[Entries taken from a collection]
════
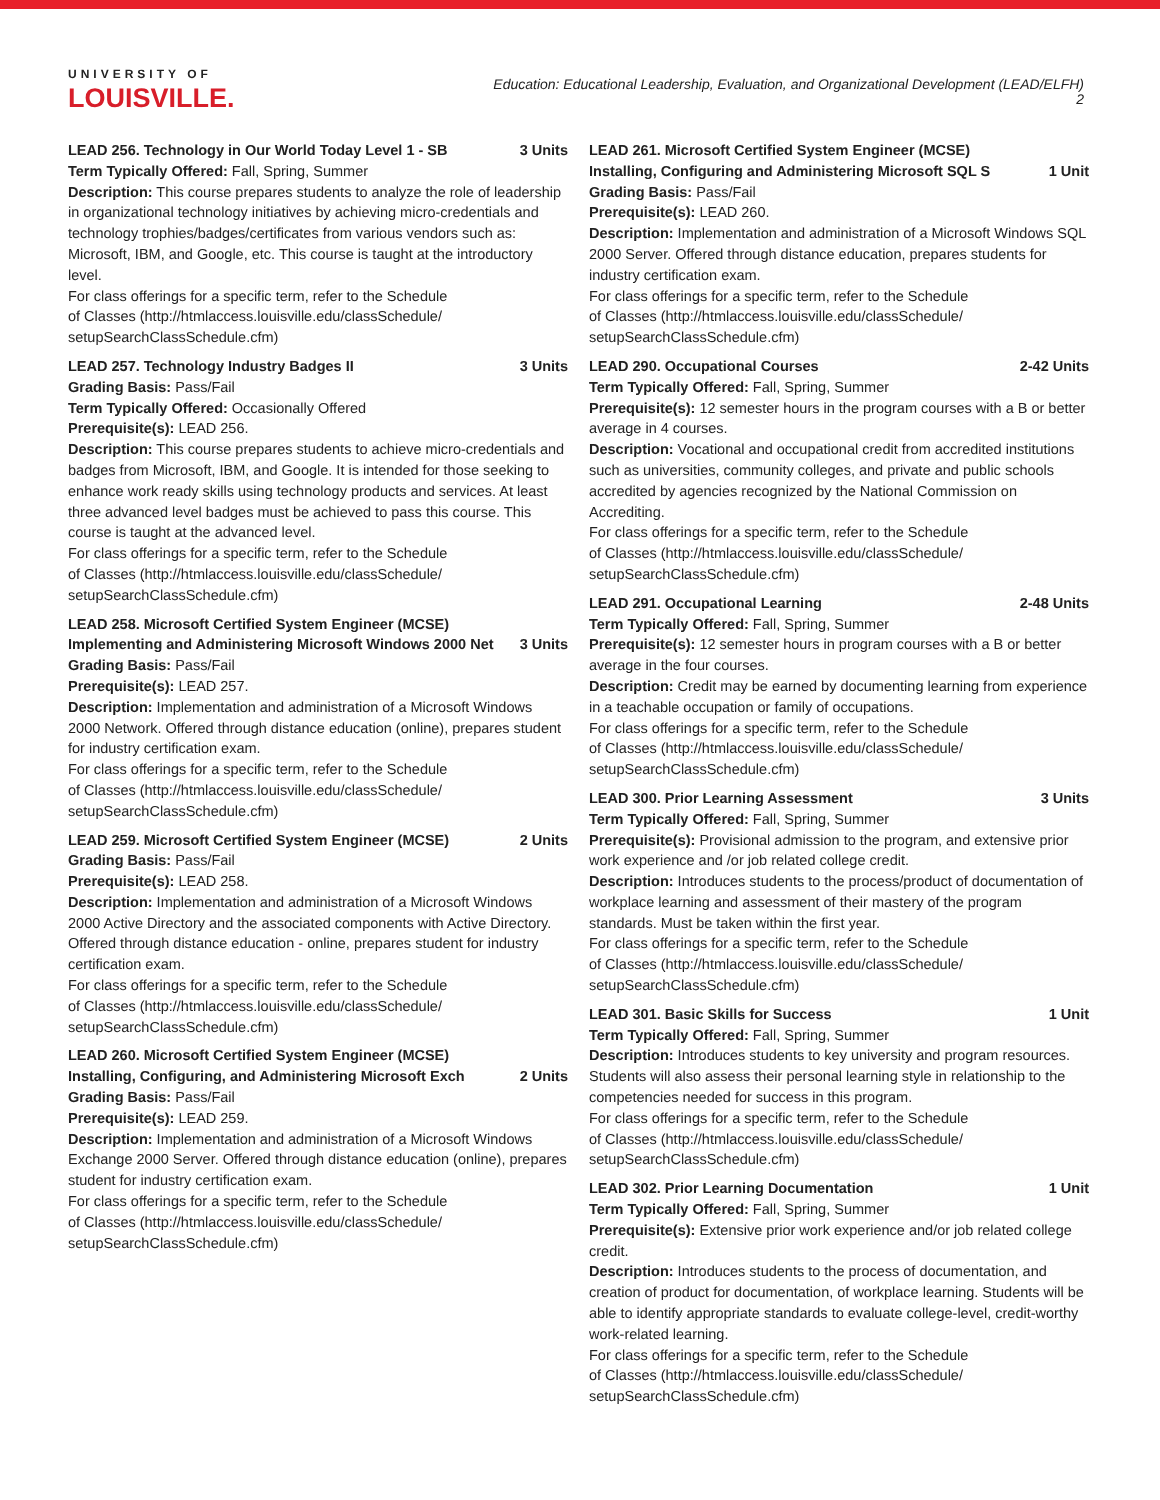UNIVERSITY OF
LOUISVILLE.
Education: Educational Leadership, Evaluation, and Organizational Development (LEAD/ELFH)
2
LEAD 256. Technology in Our World Today Level 1 - SB 3 Units
Term Typically Offered: Fall, Spring, Summer
Description: This course prepares students to analyze the role of leadership in organizational technology initiatives by achieving micro-credentials and technology trophies/badges/certificates from various vendors such as: Microsoft, IBM, and Google, etc. This course is taught at the introductory level.
For class offerings for a specific term, refer to the Schedule
of Classes (http://htmlaccess.louisville.edu/classSchedule/
setupSearchClassSchedule.cfm)
LEAD 257. Technology Industry Badges II 3 Units
Grading Basis: Pass/Fail
Term Typically Offered: Occasionally Offered
Prerequisite(s): LEAD 256.
Description: This course prepares students to achieve micro-credentials and badges from Microsoft, IBM, and Google. It is intended for those seeking to enhance work ready skills using technology products and services. At least three advanced level badges must be achieved to pass this course. This course is taught at the advanced level.
For class offerings for a specific term, refer to the Schedule
of Classes (http://htmlaccess.louisville.edu/classSchedule/
setupSearchClassSchedule.cfm)
LEAD 258. Microsoft Certified System Engineer (MCSE) Implementing and Administering Microsoft Windows 2000 Net 3 Units
Grading Basis: Pass/Fail
Prerequisite(s): LEAD 257.
Description: Implementation and administration of a Microsoft Windows 2000 Network. Offered through distance education (online), prepares student for industry certification exam.
For class offerings for a specific term, refer to the Schedule
of Classes (http://htmlaccess.louisville.edu/classSchedule/
setupSearchClassSchedule.cfm)
LEAD 259. Microsoft Certified System Engineer (MCSE) 2 Units
Grading Basis: Pass/Fail
Prerequisite(s): LEAD 258.
Description: Implementation and administration of a Microsoft Windows 2000 Active Directory and the associated components with Active Directory. Offered through distance education - online, prepares student for industry certification exam.
For class offerings for a specific term, refer to the Schedule
of Classes (http://htmlaccess.louisville.edu/classSchedule/
setupSearchClassSchedule.cfm)
LEAD 260. Microsoft Certified System Engineer (MCSE) Installing, Configuring, and Administering Microsoft Exch 2 Units
Grading Basis: Pass/Fail
Prerequisite(s): LEAD 259.
Description: Implementation and administration of a Microsoft Windows Exchange 2000 Server. Offered through distance education (online), prepares student for industry certification exam.
For class offerings for a specific term, refer to the Schedule
of Classes (http://htmlaccess.louisville.edu/classSchedule/
setupSearchClassSchedule.cfm)
LEAD 261. Microsoft Certified System Engineer (MCSE) Installing, Configuring and Administering Microsoft SQL S 1 Unit
Grading Basis: Pass/Fail
Prerequisite(s): LEAD 260.
Description: Implementation and administration of a Microsoft Windows SQL 2000 Server. Offered through distance education, prepares students for industry certification exam.
For class offerings for a specific term, refer to the Schedule
of Classes (http://htmlaccess.louisville.edu/classSchedule/
setupSearchClassSchedule.cfm)
LEAD 290. Occupational Courses 2-42 Units
Term Typically Offered: Fall, Spring, Summer
Prerequisite(s): 12 semester hours in the program courses with a B or better average in 4 courses.
Description: Vocational and occupational credit from accredited institutions such as universities, community colleges, and private and public schools accredited by agencies recognized by the National Commission on Accrediting.
For class offerings for a specific term, refer to the Schedule
of Classes (http://htmlaccess.louisville.edu/classSchedule/
setupSearchClassSchedule.cfm)
LEAD 291. Occupational Learning 2-48 Units
Term Typically Offered: Fall, Spring, Summer
Prerequisite(s): 12 semester hours in program courses with a B or better average in the four courses.
Description: Credit may be earned by documenting learning from experience in a teachable occupation or family of occupations.
For class offerings for a specific term, refer to the Schedule
of Classes (http://htmlaccess.louisville.edu/classSchedule/
setupSearchClassSchedule.cfm)
LEAD 300. Prior Learning Assessment 3 Units
Term Typically Offered: Fall, Spring, Summer
Prerequisite(s): Provisional admission to the program, and extensive prior work experience and /or job related college credit.
Description: Introduces students to the process/product of documentation of workplace learning and assessment of their mastery of the program standards. Must be taken within the first year.
For class offerings for a specific term, refer to the Schedule
of Classes (http://htmlaccess.louisville.edu/classSchedule/
setupSearchClassSchedule.cfm)
LEAD 301. Basic Skills for Success 1 Unit
Term Typically Offered: Fall, Spring, Summer
Description: Introduces students to key university and program resources. Students will also assess their personal learning style in relationship to the competencies needed for success in this program.
For class offerings for a specific term, refer to the Schedule
of Classes (http://htmlaccess.louisville.edu/classSchedule/
setupSearchClassSchedule.cfm)
LEAD 302. Prior Learning Documentation 1 Unit
Term Typically Offered: Fall, Spring, Summer
Prerequisite(s): Extensive prior work experience and/or job related college credit.
Description: Introduces students to the process of documentation, and creation of product for documentation, of workplace learning. Students will be able to identify appropriate standards to evaluate college-level, credit-worthy work-related learning.
For class offerings for a specific term, refer to the Schedule
of Classes (http://htmlaccess.louisville.edu/classSchedule/
setupSearchClassSchedule.cfm)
════
_Exercise details_
In the data above, find the line with "LEAD 300. Prior Learning Assessment 3 Units" and the line with "Prerequisite(s): Extensive prior". Retype both, plus every line between them, exactly.

_Result of the task_
LEAD 300. Prior Learning Assessment 3 Units
Term Typically Offered: Fall, Spring, Summer
Prerequisite(s): Provisional admission to the program, and extensive prior work experience and /or job related college credit.
Description: Introduces students to the process/product of documentation of workplace learning and assessment of their mastery of the program standards. Must be taken within the first year.
For class offerings for a specific term, refer to the Schedule
of Classes (http://htmlaccess.louisville.edu/classSchedule/
setupSearchClassSchedule.cfm)
LEAD 301. Basic Skills for Success 1 Unit
Term Typically Offered: Fall, Spring, Summer
Description: Introduces students to key university and program resources. Students will also assess their personal learning style in relationship to the competencies needed for success in this program.
For class offerings for a specific term, refer to the Schedule
of Classes (http://htmlaccess.louisville.edu/classSchedule/
setupSearchClassSchedule.cfm)
LEAD 302. Prior Learning Documentation 1 Unit
Term Typically Offered: Fall, Spring, Summer
Prerequisite(s): Extensive prior work experience and/or job related college credit.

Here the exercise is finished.